A self avoiding walk is a path through a graph where no vertex is visited more than once. One problem is to consider the cartesian lattice, and the paths from \((0,0)\) to \((m,n)\). If we only allow paths in the “positive direction”, so that from \((i,j)\) the path can only proceed to \((i+1,j)\) or \((i,j+1)\) we have what are sometimes called “staircase paths”:

The number of such paths can be easily shown to be

\[ \dbinom{m+n}{n}. \]

Suppose that the number of ways of reaching \((x,y)\) is \(N(x,y)\). There is only one way to reach either of \((i,0)\) or \((0,j)\), that is \(N(i,0) = N(0,j) = 1\). Also, the number of ways of reaching \((x,y)\) is the sum of the numbers of ways of reaching \((x-1,y)\) and \((x,y-1)\); that is \(N(x,y) = N(x-1,y)+N(x,y-1)\).

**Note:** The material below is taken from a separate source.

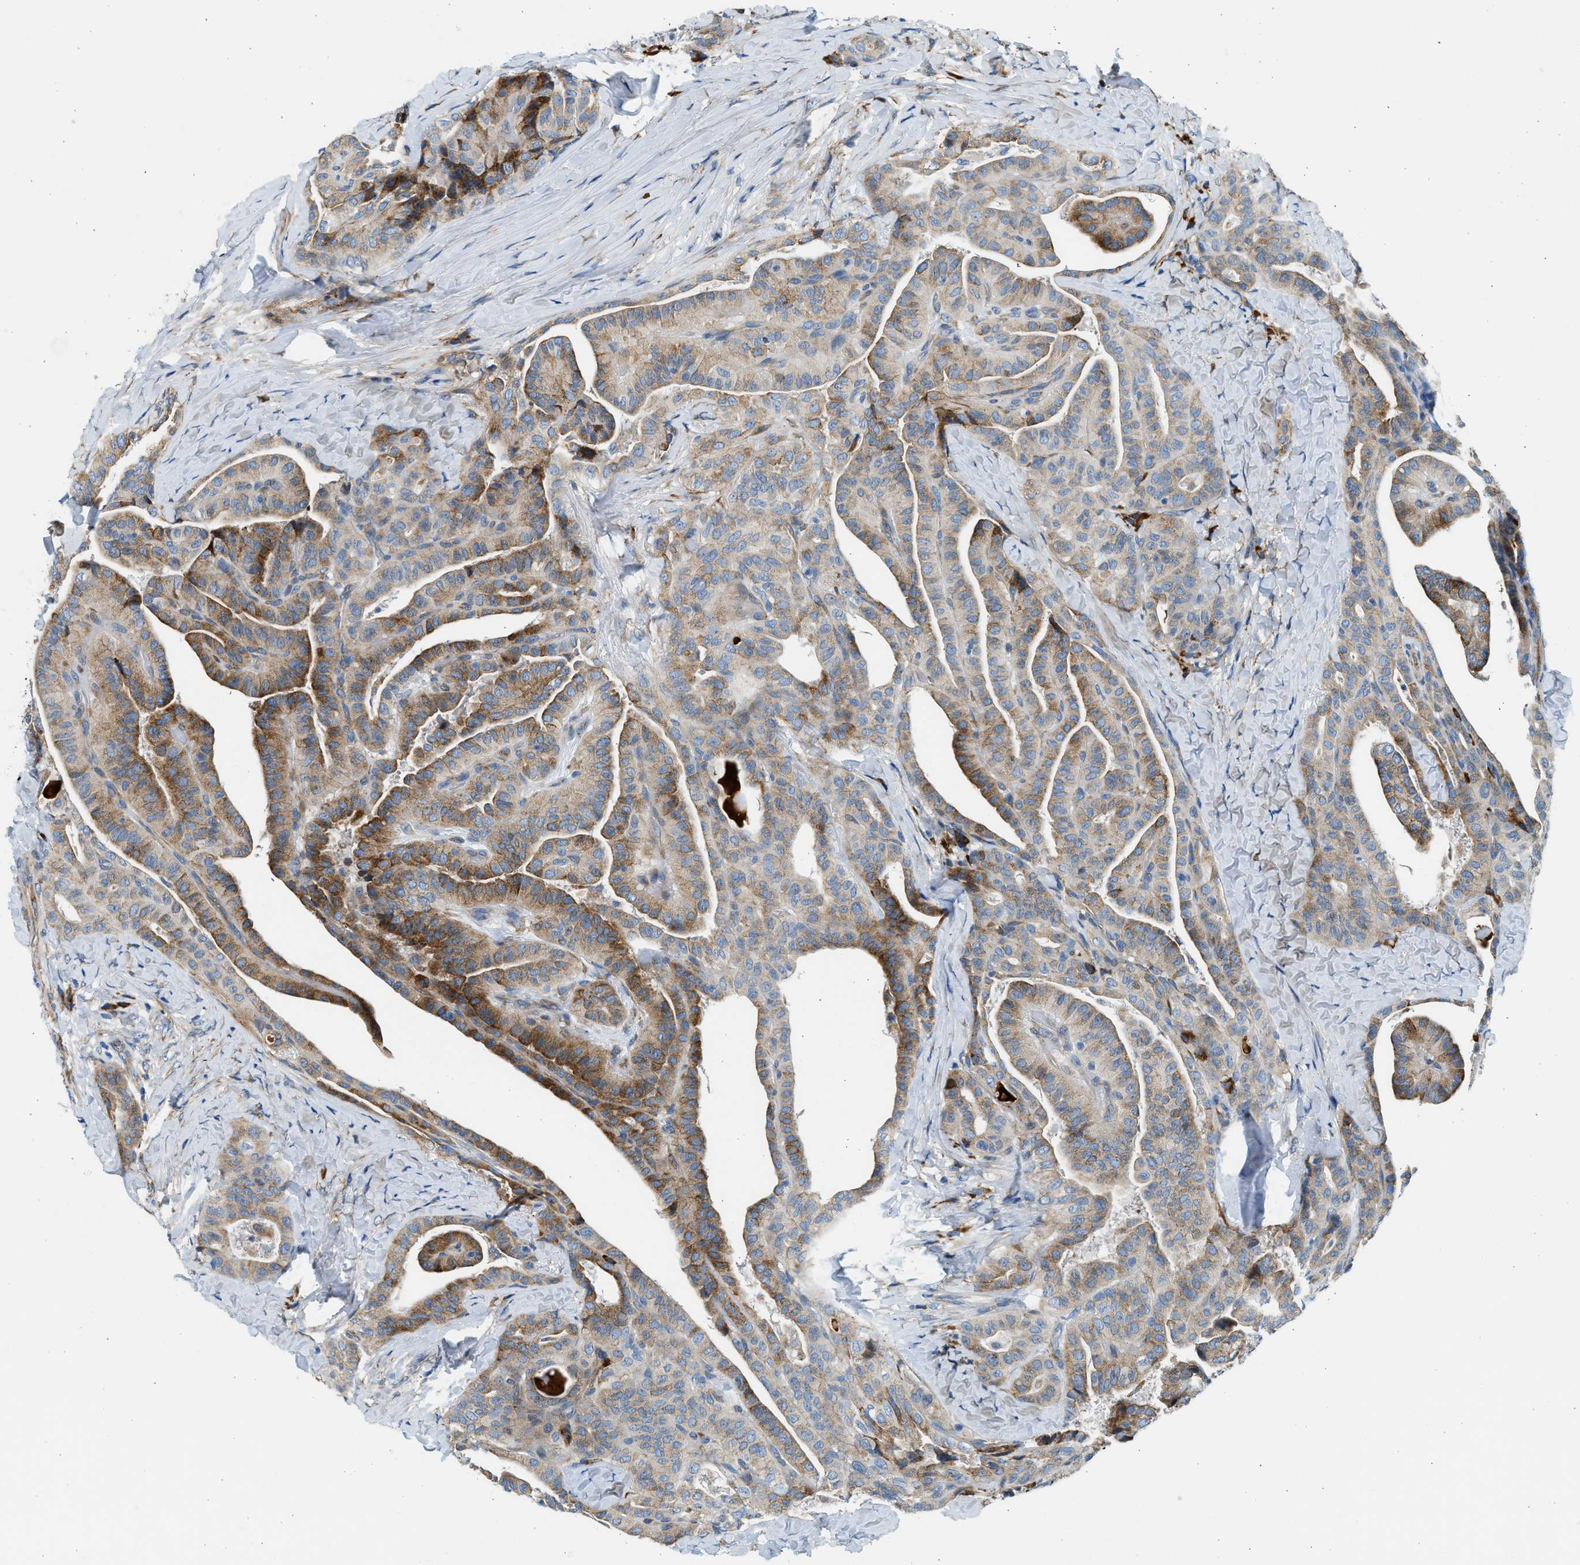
{"staining": {"intensity": "moderate", "quantity": ">75%", "location": "cytoplasmic/membranous"}, "tissue": "thyroid cancer", "cell_type": "Tumor cells", "image_type": "cancer", "snomed": [{"axis": "morphology", "description": "Papillary adenocarcinoma, NOS"}, {"axis": "topography", "description": "Thyroid gland"}], "caption": "Moderate cytoplasmic/membranous protein expression is present in approximately >75% of tumor cells in thyroid cancer (papillary adenocarcinoma). The staining was performed using DAB (3,3'-diaminobenzidine) to visualize the protein expression in brown, while the nuclei were stained in blue with hematoxylin (Magnification: 20x).", "gene": "CNTN6", "patient": {"sex": "male", "age": 77}}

We thus have the following numbers:

\[\begin{array}{rrrrrrr} \vdots \\ 1&6&21&56&126&252\\ 1&5&15&35&70&126\\ 1&4&10&20&35&56\\ 1&3&6&10&15&21\\ 1&2&3&4&5&6\\ 1&1&1&1&1&1&\ldots \end{array}\]

which are obviously the binomial coefficients, and with

\[ N(x,y) = \dbinom{x+y}{x}. \]

So for the \(10\times 10\) grid above, the number of staircase walks is

\[ \dbinom{20}{10}=184{,}756. \]

If we allow walks that can go in any direction (with the only restriction being that they stay within the grid, and never visit a lattice point more than once), the number of self avoiding walks becomes very large.

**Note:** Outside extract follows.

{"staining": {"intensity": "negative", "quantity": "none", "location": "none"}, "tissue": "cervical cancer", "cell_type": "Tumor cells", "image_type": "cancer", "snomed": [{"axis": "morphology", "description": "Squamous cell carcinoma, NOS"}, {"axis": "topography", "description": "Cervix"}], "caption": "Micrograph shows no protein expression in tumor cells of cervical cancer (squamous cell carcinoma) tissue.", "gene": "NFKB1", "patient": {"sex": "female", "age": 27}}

There is in fact no known formula for the number of such paths on an \(n\times n\) grid, but the numbers are given as sequence A007764 of the OEIS, and for a \(10\times 10\) grid there are

\[ 1{,}568{,}758{,}030{,}464{,}750{,}013{,}214{,}100 \]

such paths. That’s about 1.6 heptillion.